The IVS curvature was measured in views showing the endocardial surface of the left ventricle at the papillary muscle level at the end systole. However, it was challenging to show the papillary muscle clearly in some patients. To confirm if the accuracy of the IVS curvature depends on the transverse section imaged, we divided patients into two groups based on the presence of clearly visible or invisible left ventricular papillary muscles in echocardiographic images used for measuring IVS curvature. As shown in Additional file 1: Table S1, The visible group (n = 65) showed a significant correlation between sPAPRHC and IVS curvature (P < 0.0001, r = − 0.55). However, there was no significant correlation in the invisible group (n = 7, P = 0.17). The LVEI also showed the same result as the curvature (the visible group: P = 0.0002, r = 0.43; the invisible group: P = 0.11). This indicates that the accuracy of the IVS curvature and EI would depend on the transverse section imaged.

This study showed a linear relationship between the IVS curvature and sPAPRHC as Roeleveld et al. [13] reported in 379 adults suspected of PH and evaluated using MRI. However, the correlation value was lower in the present study (r =  − 0.52, P < 0.01) than in their study (r = 0.77, P < 0.001). One possible reason for the lower correlation value in the present study is that echocardiographic IVS curvature might be dependent on patient’s physique and operator’s skill due to the use of local view in the heart instead of the whole heart in MRI. Another possible reason is that the present study included more patients with mild sPAPRHC < 50 mmHg than the study by Roeleveld et al., Lopez-Candales et al. showed that LVEI measured at conventional papillary muscle level showed the best correlation with sPAPRHC when the sPAPRHC ranged between 45 and 60 mm [17]. This indicates that the mechanical compliance of the IVS might be linear within a limited range of sPAPRHC.

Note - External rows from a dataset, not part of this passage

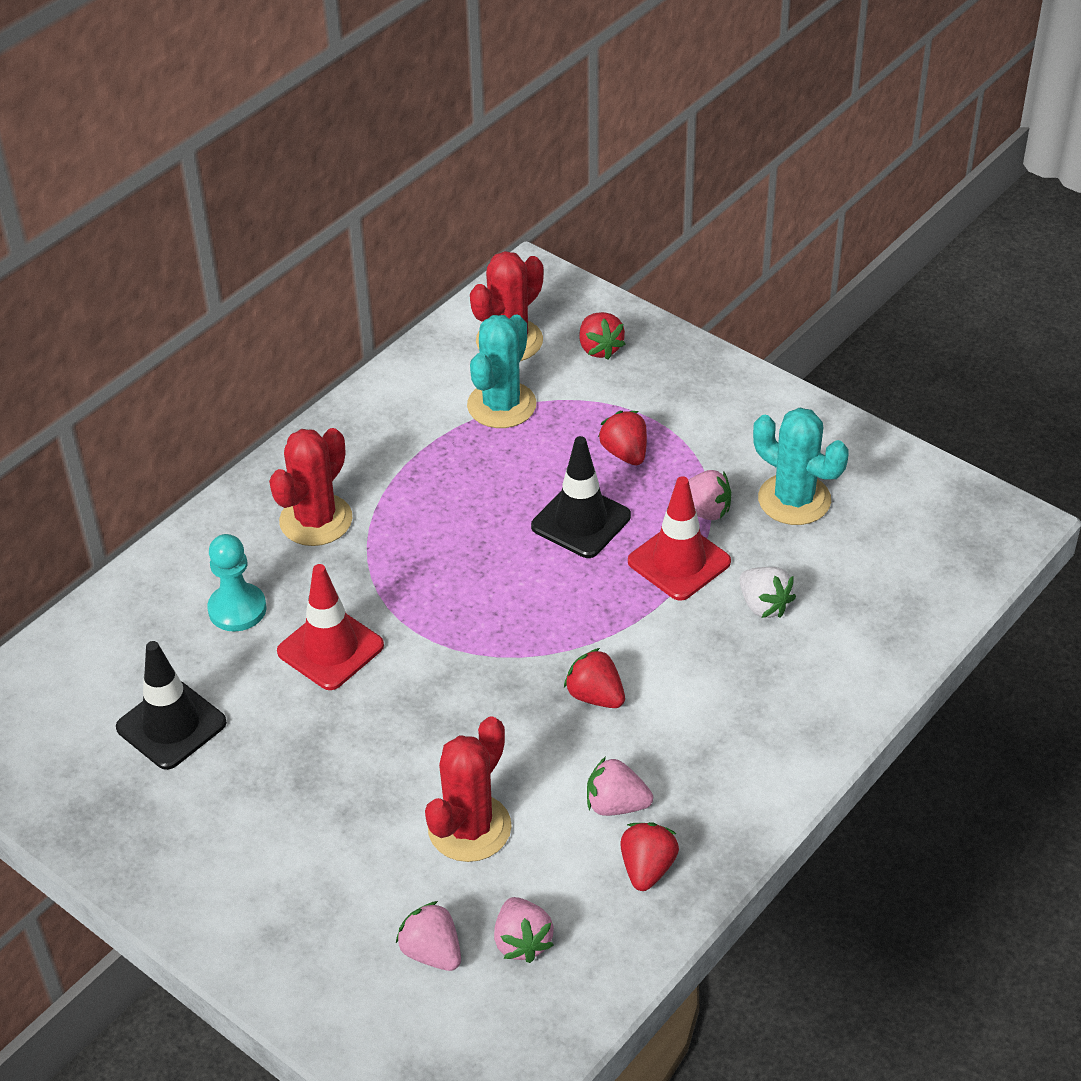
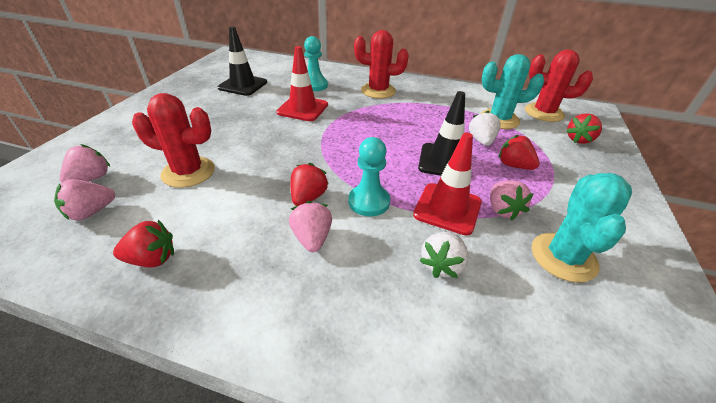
camera: 65 degrees right, 5 degrees down
pink strawberry [587,757,653,816] -> pink strawberry moved to [289,201,332,252]
red strawberry [598,411,647,465] -> red strawberry turned 90 degrees counterclockwise [499,135,540,170]
none -> turquoise pawn [348,137,390,217]
none -> white strawberry [469,111,501,146]

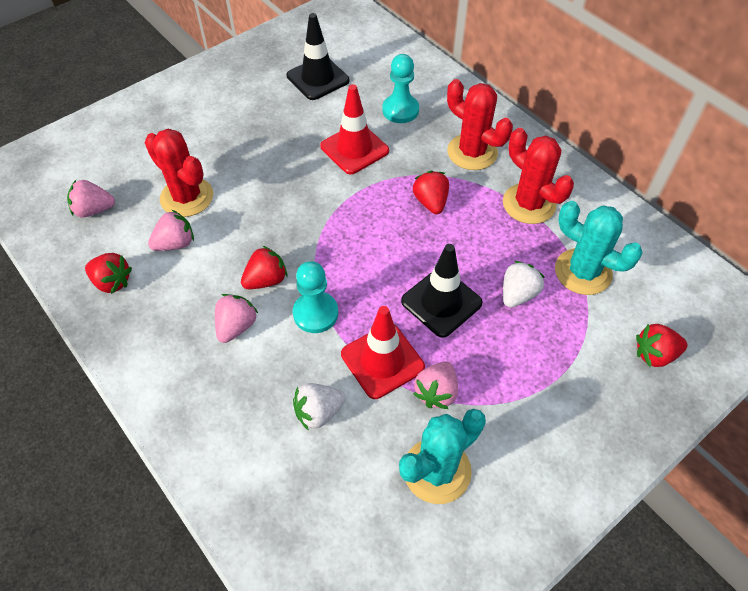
camera: 35 degrees right, 15 degrees up
pink strawberry [60,144,110,183] -> pink strawberry moved to [148,210,194,251]
red strawberry [499,135,540,170] -> red strawberry moved to [413,171,449,214]
red cactus [525,50,593,122] -> red cactus moved to [503,128,574,224]

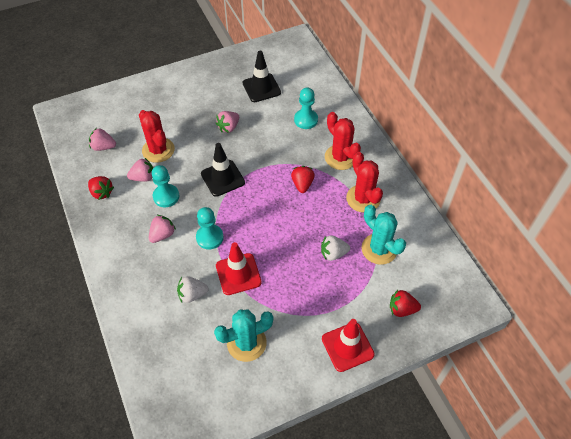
camera: 15 degrees right, 0 degrees up
red strawberry [241,246,287,289] -> none
red traffic cone [320,84,389,174] -> red traffic cone moved to [322,319,375,372]
black traffic cone [401,244,483,338] -> black traffic cone moved to [201,143,245,197]
pink strawberry [413,362,458,409] -> pink strawberry moved to [216,111,239,133]
white strawberry [503,261,545,308] -> white strawberry turned 150 degrees counterclockwise [321,235,350,261]
none -> turquoise pawn [152,165,179,207]

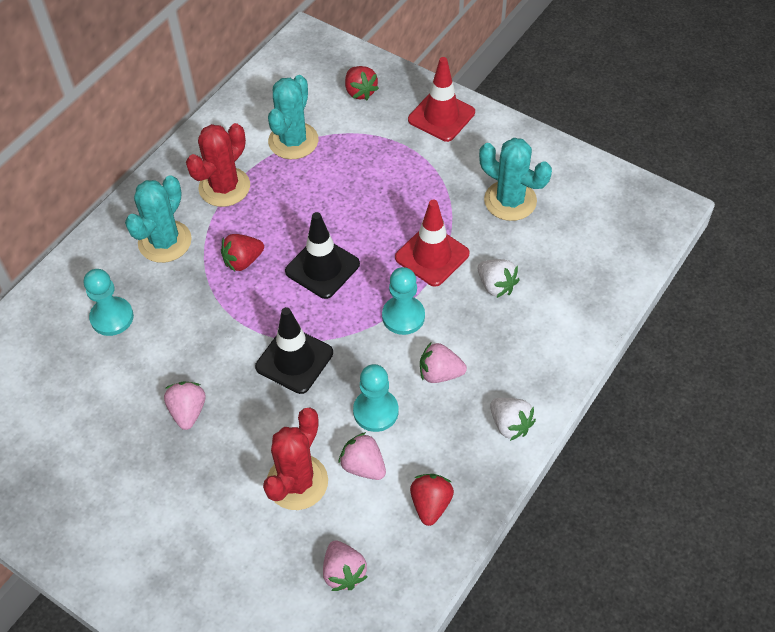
camera: 120 degrees left, 0 degrees up
pink strawberry [216,111,239,133] -> pink strawberry turned 105 degrees counterclockwise [164,382,205,430]
black traffic cone [243,51,281,102] -> black traffic cone moved to [285,212,360,299]
white strawberry [321,235,350,261] -> white strawberry moved to [490,398,536,441]
red cactus [325,112,361,170] -> turquoise cactus [125,175,192,263]

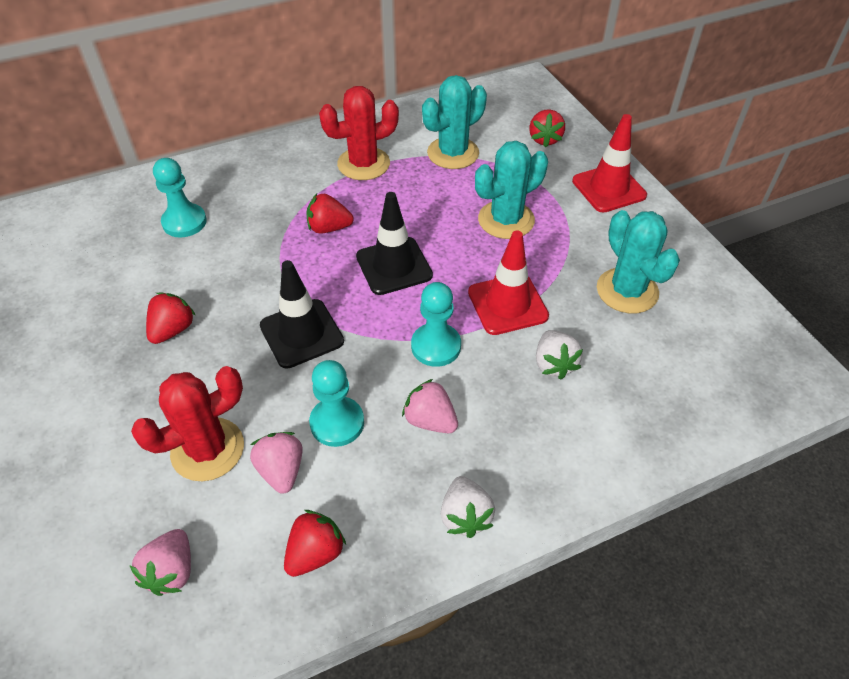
camera: 30 degrees right, 5 degrees down
turquoise cactus [125,175,192,263] -> turquoise cactus moved to [475,141,548,239]
pink strawberry [164,382,205,430] -> red strawberry [146,293,196,344]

This study has some limitations. First, it was a single-center retrospective study with a small number of patients. Multicenter studies with a larger number of subjects are needed to increase the generalizability of our findings. Second, we analyzed only CTEPH as a representative of conditions involving PH. To test the broad utility of the IVS curvature in PH management, further studies with several conditions involving PH need to be performed using the methods in this study.

Conclusions

The echocardiographic IVS curvature could be a reliable and promising parameter in addition to TRPG for estimating sPAPRHC in CTEPH and compensating for the disadvantages of esPAPTRPG, especially in the management of patients with unreliable TRPG, including trivial TR and severe PH.

Additional file 1: Fig. S1. Bland-Altman plots for comparing sPAPRHC and a) esPAPcurv, b) esPAPLVEI, and c) esPAPTRPG. Fig. S2. Correlations of the IVS curvature with sPAPRHC in all CTEPH patients including them with trivial TR. Table S1. Correlation of sPAPRHC with IVS curvature and LVEI in visible and invisible group.